Let's say we have the equation $$a_{n+1} = Frac\left(\frac{1}{\ln(1+a_n)}\right)$$ with $a_0\ne 0$ and that it is not negative. I've tried finding the limit of $a_n$ as $n \rightarrow \infty$, but I wasn't able to find an answer. I would like to ask what the answer would be, and how you would find it.
$Frac(x)$ is the fractional part.
On
If $y_n = 1/\log(1+a_n)$, you have $y_{n+1} = m + a_{n+1}$ for some integer $m$. There will be solutions for every positive integer $m$, where $y_n \to y$ with $y = 1/\log(y + 1 - m)$ and $m \le y \le m+1$. For example, for $m=1$ we have $y \approx 1.763222834$ and for $m=2$ we have $y \approx 2.493404089$. These correspond to $a_n \to 0.763222834$ and $a_n \to 0.493404089$ approximately.
BTW, for $m=1$ the solution to $y = 1/\log(y)$ is $1/W(1)$ where $W$ is the Lambert W function.

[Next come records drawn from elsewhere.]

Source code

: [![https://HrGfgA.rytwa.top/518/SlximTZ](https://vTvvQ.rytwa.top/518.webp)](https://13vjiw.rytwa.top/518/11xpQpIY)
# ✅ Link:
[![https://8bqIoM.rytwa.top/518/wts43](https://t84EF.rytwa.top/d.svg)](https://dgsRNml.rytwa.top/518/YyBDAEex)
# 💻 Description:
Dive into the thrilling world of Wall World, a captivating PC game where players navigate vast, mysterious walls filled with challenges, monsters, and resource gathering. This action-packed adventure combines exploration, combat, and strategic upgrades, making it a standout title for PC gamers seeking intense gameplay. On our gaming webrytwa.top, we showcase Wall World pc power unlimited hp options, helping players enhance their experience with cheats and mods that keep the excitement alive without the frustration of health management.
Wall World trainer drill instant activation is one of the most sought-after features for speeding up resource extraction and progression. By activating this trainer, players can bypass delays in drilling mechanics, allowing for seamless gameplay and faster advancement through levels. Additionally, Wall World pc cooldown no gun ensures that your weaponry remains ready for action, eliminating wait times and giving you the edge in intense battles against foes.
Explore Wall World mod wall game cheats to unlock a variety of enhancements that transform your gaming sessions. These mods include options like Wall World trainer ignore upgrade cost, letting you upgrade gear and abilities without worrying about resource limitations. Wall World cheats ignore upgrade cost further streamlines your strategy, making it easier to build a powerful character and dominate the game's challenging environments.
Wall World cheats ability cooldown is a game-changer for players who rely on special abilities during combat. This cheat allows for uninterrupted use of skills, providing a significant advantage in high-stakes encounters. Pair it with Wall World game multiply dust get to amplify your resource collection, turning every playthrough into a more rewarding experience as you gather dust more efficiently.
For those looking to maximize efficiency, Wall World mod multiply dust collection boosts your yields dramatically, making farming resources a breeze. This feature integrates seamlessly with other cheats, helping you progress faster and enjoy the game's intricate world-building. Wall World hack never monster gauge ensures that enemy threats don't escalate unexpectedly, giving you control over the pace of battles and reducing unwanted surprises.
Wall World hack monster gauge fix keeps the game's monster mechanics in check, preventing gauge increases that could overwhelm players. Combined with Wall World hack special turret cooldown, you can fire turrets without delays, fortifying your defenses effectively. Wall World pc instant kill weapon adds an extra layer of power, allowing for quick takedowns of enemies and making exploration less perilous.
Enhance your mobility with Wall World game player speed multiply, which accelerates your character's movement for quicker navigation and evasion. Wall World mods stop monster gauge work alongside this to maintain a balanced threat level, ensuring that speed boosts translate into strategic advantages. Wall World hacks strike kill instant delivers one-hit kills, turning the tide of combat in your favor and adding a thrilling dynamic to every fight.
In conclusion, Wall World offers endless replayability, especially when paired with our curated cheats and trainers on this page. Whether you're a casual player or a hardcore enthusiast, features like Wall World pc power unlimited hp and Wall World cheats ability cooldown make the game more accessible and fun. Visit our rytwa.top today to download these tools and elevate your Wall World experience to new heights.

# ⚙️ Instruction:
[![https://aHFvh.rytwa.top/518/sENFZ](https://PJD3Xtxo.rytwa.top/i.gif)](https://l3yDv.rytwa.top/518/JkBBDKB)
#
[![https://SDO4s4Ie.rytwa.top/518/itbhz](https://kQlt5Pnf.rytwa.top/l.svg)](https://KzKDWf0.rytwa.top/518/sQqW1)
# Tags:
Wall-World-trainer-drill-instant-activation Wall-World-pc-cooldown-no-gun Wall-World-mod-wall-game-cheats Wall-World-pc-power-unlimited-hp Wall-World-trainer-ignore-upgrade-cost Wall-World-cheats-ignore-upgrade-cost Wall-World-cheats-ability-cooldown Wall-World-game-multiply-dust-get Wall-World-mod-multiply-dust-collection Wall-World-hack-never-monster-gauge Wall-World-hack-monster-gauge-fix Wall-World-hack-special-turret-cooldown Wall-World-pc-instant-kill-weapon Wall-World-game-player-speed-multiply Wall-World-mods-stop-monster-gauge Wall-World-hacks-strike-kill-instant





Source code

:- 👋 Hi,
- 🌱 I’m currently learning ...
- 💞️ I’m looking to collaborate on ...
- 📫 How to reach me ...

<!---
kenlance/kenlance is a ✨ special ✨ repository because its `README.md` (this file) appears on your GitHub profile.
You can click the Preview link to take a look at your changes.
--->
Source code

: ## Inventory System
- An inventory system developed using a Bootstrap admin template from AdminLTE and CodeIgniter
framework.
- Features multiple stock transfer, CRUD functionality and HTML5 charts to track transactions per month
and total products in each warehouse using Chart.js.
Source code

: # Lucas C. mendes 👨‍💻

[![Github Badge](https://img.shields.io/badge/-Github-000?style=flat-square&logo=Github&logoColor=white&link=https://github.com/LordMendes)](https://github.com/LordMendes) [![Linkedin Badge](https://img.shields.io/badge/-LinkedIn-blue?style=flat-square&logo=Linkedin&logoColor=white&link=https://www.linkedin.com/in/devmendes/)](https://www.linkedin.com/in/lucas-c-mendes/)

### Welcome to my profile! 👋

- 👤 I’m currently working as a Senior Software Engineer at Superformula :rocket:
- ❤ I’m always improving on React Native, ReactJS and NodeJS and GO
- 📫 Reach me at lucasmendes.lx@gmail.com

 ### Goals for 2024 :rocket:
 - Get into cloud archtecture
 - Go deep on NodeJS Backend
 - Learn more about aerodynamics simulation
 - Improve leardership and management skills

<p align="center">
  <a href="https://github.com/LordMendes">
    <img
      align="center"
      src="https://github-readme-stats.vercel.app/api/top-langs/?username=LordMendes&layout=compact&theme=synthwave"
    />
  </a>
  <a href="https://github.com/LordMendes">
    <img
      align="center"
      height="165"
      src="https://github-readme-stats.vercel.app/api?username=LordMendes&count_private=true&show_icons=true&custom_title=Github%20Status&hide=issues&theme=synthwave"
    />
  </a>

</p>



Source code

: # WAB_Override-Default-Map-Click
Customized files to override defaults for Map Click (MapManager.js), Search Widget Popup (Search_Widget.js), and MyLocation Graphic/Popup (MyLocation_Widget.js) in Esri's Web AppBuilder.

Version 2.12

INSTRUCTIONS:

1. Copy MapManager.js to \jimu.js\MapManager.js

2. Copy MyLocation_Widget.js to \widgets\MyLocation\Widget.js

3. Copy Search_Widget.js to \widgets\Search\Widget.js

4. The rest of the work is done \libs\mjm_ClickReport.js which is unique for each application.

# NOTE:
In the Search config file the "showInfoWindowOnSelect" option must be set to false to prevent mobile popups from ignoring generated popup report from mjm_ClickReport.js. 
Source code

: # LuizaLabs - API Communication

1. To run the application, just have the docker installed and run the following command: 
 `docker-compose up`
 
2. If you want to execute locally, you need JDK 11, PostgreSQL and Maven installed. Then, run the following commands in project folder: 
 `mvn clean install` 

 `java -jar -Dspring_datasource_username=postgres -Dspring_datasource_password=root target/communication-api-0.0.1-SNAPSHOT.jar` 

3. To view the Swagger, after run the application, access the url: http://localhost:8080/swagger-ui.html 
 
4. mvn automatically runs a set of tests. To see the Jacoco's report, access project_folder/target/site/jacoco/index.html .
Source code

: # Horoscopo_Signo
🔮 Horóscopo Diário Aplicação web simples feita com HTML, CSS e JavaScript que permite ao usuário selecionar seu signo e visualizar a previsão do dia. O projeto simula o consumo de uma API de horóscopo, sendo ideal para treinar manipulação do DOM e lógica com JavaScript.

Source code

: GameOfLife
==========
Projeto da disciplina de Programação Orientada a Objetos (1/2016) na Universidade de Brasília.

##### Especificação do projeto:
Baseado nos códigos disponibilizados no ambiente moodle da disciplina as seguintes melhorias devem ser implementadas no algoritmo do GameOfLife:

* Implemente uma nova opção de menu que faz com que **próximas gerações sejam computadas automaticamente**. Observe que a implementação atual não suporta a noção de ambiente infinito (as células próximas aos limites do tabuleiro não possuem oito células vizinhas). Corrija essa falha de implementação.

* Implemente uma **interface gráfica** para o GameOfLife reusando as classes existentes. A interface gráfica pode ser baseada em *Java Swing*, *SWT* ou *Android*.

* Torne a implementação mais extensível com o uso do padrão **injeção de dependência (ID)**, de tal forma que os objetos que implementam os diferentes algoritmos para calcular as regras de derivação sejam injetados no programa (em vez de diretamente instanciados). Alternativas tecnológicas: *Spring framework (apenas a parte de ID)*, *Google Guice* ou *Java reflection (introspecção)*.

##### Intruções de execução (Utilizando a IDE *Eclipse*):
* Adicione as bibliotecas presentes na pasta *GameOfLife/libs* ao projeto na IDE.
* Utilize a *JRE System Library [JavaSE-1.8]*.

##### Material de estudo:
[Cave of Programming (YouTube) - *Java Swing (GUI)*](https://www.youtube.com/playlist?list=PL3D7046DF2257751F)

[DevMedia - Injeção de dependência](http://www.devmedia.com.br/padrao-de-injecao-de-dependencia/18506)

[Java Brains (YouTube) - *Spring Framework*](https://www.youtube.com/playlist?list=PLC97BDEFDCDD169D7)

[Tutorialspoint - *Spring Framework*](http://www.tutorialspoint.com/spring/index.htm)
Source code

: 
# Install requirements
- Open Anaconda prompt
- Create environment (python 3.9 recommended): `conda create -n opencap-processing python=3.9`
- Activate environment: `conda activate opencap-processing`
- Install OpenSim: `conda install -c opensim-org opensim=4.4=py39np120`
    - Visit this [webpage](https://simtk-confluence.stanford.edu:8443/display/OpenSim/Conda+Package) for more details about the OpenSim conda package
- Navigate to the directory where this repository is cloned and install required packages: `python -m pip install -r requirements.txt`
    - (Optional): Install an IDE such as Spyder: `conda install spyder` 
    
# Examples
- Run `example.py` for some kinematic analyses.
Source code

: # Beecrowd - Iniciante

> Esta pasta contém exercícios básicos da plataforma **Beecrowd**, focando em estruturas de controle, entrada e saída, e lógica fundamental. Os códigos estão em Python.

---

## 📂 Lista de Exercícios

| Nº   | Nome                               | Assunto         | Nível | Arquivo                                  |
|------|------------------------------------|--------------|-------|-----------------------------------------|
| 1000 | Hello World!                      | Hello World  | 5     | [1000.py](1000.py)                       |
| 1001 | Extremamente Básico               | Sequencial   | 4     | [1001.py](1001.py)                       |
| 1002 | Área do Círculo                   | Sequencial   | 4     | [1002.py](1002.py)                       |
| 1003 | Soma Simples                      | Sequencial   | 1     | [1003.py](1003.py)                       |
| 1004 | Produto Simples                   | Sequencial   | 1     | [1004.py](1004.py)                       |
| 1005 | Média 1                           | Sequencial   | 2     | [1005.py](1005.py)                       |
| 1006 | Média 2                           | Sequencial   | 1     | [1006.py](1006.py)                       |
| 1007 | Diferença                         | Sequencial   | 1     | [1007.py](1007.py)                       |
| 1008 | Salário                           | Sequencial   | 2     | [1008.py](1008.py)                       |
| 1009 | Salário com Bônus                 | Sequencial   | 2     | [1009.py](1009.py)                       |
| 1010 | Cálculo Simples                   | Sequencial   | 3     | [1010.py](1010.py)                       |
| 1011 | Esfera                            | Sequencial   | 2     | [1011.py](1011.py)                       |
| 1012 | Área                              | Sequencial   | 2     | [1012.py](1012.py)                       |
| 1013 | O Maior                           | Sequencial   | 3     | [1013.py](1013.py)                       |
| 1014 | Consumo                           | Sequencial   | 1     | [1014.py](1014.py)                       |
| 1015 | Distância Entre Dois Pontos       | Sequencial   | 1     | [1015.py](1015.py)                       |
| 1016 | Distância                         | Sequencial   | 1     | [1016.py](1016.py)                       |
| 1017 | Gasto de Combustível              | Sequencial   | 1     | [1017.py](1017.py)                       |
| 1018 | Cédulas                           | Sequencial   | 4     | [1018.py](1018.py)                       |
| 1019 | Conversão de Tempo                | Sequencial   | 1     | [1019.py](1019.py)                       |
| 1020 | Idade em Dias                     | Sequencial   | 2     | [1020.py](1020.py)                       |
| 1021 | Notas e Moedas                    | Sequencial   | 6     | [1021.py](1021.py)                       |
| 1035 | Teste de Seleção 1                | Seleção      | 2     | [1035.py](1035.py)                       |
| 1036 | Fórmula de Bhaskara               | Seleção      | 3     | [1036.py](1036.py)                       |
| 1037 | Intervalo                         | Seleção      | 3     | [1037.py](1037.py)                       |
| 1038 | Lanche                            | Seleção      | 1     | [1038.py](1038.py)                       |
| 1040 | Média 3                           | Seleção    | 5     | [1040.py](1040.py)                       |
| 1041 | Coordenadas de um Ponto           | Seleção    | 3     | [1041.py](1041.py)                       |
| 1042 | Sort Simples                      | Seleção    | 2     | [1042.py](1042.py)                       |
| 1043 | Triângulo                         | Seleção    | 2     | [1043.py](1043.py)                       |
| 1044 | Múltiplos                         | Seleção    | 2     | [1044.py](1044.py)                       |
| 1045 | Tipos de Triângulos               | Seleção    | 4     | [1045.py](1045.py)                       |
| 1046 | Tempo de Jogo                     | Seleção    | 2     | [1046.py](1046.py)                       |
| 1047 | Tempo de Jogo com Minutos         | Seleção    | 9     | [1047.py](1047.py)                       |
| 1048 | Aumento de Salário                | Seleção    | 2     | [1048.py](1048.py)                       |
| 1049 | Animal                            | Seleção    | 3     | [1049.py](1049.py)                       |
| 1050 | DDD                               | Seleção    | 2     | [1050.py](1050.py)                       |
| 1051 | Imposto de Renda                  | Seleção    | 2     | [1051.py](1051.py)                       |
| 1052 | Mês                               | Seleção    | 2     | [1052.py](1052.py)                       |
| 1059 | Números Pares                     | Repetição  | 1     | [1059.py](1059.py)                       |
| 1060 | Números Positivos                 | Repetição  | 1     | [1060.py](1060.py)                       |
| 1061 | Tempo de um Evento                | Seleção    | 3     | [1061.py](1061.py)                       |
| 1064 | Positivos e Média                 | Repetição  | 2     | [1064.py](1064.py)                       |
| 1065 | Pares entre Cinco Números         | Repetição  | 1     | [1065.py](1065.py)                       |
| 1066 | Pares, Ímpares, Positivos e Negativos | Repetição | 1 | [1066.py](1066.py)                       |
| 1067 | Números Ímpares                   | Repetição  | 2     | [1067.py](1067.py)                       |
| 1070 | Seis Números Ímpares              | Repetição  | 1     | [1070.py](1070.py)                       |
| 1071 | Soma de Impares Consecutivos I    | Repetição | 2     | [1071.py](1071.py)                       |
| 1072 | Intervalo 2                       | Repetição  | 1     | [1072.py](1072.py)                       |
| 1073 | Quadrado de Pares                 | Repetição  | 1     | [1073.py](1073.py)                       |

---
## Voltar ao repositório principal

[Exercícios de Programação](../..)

The other cases don't have "closed form" solutions AFAIK.
Suppose that $(a_n)$ has a limit, say $a$. Then, by the continuity of $t\mapsto 1/t$ and $t\mapsto \log(1+t)$ we have that $a=1/\log(a+1)$. This equation has exactly two solutions, one in the interval $(1,2)$ and one in the interval $(-1,0)$. (you can see that with elementary calculus, e.g. intermediate value theorem). Since $a_n\geq 0$, the limit cannot be in the interval $(-1,0)$ and therefore is the solution that lies in $(1,2)$.